Inference serverOptimization terms
Software (like vLLM or Ollama) that hosts a model and serves inference requests.
Instruction tuningOptimization terms
A specific application of SFT where the training data consists of instruction-response pairs. This is how base models become chat models: the technique is SFT, the data format is instructions. Not a separate technique from SFT.
LoRA (Low-Rank Adaptation)Optimization terms
A parameter-efficient fine-tuning method that trains small adapter matrices instead of updating all model weights. Dramatically reduces GPU memory and compute requirements.
Parameter countOptimization terms
The number of learned weights in a model, commonly expressed in billions (e.g., "7B" = 7 billion parameters). Determines memory requirements (roughly 2 bytes per parameter at FP16) and broadly correlates with capability, though training quality and architecture matter as much as size. See Model Selection and Serving for sizing guidance.
PEFT (Parameter-Efficient Fine-Tuning)Optimization terms
A family of methods (including LoRA) that fine-tune a small subset of parameters instead of the full model.

(Transcribed page contents)

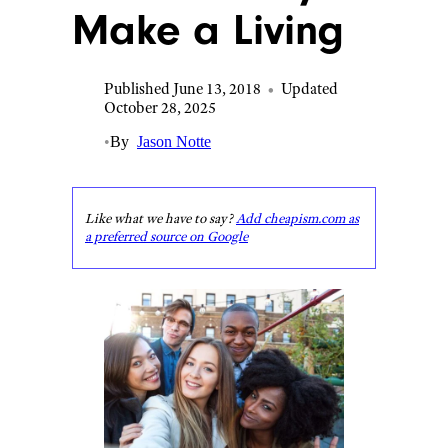
Make a Living
Published June 13, 2018
•
Updated
October 28, 2025
•
By
Jason Notte
Like what we have to say?
Add cheapism.com as
a preferred source on Google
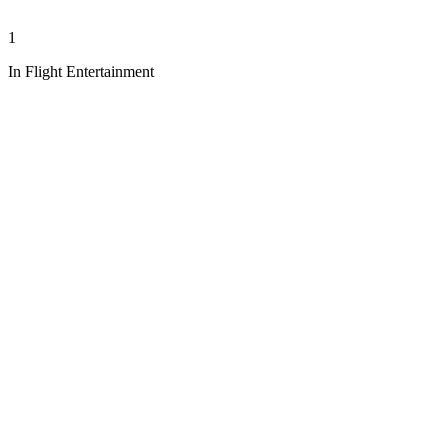
1
In Flight Entertainment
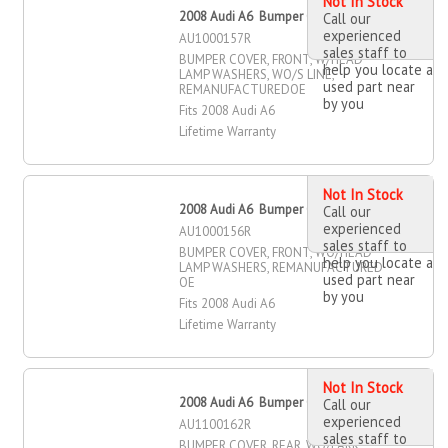
Not In Stock
2008 Audi A6 Bumper Cover, Front
Call our
experienced
AU1000157R
sales staff to
BUMPER COVER, FRONT, W/HEAD
help you locate a
LAMP WASHERS, WO/S LINE,
used part near
REMANUFACTUREDOE
by you
Fits 2008 Audi A6
Lifetime Warranty
Not In Stock
2008 Audi A6 Bumper Cover, Front
Call our
experienced
AU1000156R
sales staff to
BUMPER COVER, FRONT, WO/HEAD
help you locate a
LAMP WASHERS, REMANUFACTURED
used part near
OE
by you
Fits 2008 Audi A6
Lifetime Warranty
Not In Stock
2008 Audi A6 Bumper Cover, Rear
Call our
experienced
AU1100162R
sales staff to
BUMPER COVER, REAR, WO/PARK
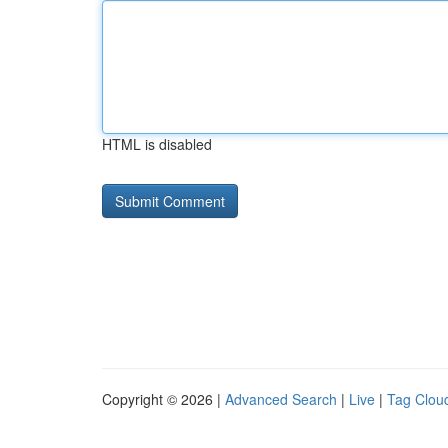
HTML is disabled
Copyright © 2026 |
Advanced Search
|
Live
|
Tag Clou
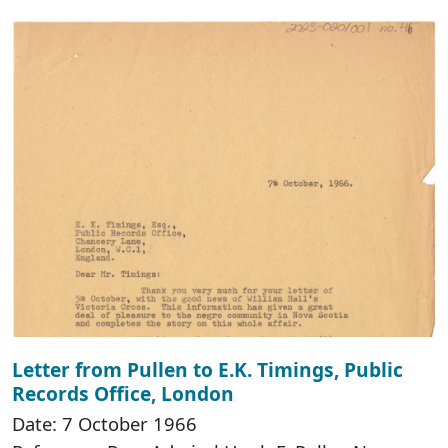
Letter from Pullen to E.K. Timings, Public
Records Office, London
Date: 7 October 1966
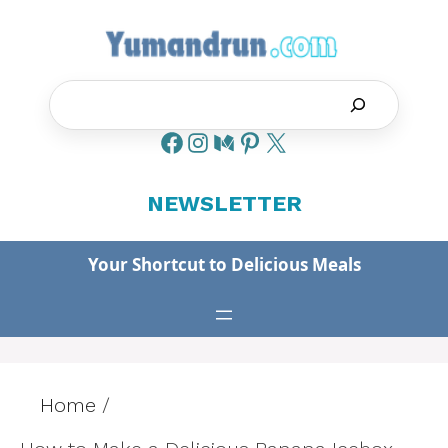
Skip
to
content
Search
NEWSLETTER
Your Shortcut to Delicious Meals
Home
/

[Requirement 1] In the glossary of optimization terms, replace "full model" with "entire model" in the passage from "Parameter countOptimization terms" to "the full model.".
[Requirement 2] Why does the glossary of optimization terms say instruction tuning is not a separate technique from SFT?
[Requirement 3] Continue the glossary of optimization terms with further entries after its PEFT entry.

[Response box 1]
Parameter countOptimization terms
The number of learned weights in a model, commonly expressed in billions (e.g., "7B" = 7 billion parameters). Determines memory requirements (roughly 2 bytes per parameter at FP16) and broadly correlates with capability, though training quality and architecture matter as much as size. See Model Selection and Serving for sizing guidance.
PEFT (Parameter-Efficient Fine-Tuning)Optimization terms
A family of methods (including LoRA) that fine-tune a small subset of parameters instead of the entire model.

[Response box 2] Instruction tuning is SFT applied to training data made of instruction-response pairs. The technique is still SFT, and only the data format, instructions, is different.

[Response box 3]
Preference optimizationOptimization terms
Training methods (RLHF, DPO) that use human or automated preference signals to improve model behavior. "This output is better than that output" rather than "this is the correct output."
QLoRA (Quantized LoRA)Optimization terms
LoRA applied to a quantized (compressed) base model. Further reduces memory requirements, enabling fine-tuning on consumer hardware.
QuantizationOptimization terms
Reducing the precision of model weights (e.g., FP16 → INT4) to shrink memory usage and increase inference speed at some quality cost. A 7B model at FP16 needs ~14 GB VRAM; quantized to 4-bit, it fits in ~4 GB. Common formats include GGUF (llama.cpp/Ollama), GPTQ and AWQ (vLLM/HuggingFace). See Model Selection and Serving for format details and tradeoffs.
OverfittingOptimization terms
When a model memorizes training examples instead of learning generalizable patterns. The model performs well on training data but poorly on new inputs. Detected by monitoring validation loss alongside training loss.
RLHF (Reinforcement Learning from Human Feedback)Optimization terms
A training method that uses human preference signals to improve model behavior through a reward model. More complex than DPO (requires training a separate reward model) but offers more control over the optimization objective.
SFT (Supervised Fine-Tuning)Optimization terms
Fine-tuning using input-output pairs where the desired output is known. The most common fine-tuning approach.
TRL (Transformer Reinforcement Learning)Optimization terms
A Hugging Face library for training language models with reinforcement learning, SFT, and other optimization methods.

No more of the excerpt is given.